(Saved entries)
────

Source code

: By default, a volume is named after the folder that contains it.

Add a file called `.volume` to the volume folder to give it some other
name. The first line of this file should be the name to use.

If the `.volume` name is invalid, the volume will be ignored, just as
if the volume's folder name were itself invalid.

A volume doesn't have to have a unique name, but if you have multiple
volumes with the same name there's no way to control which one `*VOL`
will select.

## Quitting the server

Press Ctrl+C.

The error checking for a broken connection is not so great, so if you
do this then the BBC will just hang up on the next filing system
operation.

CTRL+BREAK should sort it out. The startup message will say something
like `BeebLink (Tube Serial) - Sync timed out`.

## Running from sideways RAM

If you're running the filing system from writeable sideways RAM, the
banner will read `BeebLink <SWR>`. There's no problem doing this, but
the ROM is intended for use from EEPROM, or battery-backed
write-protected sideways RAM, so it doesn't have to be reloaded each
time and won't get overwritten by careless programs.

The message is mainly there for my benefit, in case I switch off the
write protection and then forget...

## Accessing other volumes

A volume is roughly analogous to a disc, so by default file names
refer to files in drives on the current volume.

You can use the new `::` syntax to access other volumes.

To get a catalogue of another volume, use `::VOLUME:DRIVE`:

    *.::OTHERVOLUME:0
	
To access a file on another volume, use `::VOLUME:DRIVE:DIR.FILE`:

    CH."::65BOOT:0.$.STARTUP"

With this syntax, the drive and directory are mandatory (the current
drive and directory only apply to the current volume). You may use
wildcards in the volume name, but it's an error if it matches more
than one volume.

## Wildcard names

────

All lines above between those holding "## Quitting the server" and "## Accessing other volumes", inclusive, must be set down unchanged, and no other line may be included.

## Quitting the server

Press Ctrl+C.

The error checking for a broken connection is not so great, so if you
do this then the BBC will just hang up on the next filing system
operation.

CTRL+BREAK should sort it out. The startup message will say something
like `BeebLink (Tube Serial) - Sync timed out`.

## Running from sideways RAM

If you're running the filing system from writeable sideways RAM, the
banner will read `BeebLink <SWR>`. There's no problem doing this, but
the ROM is intended for use from EEPROM, or battery-backed
write-protected sideways RAM, so it doesn't have to be reloaded each
time and won't get overwritten by careless programs.

The message is mainly there for my benefit, in case I switch off the
write protection and then forget...

## Accessing other volumes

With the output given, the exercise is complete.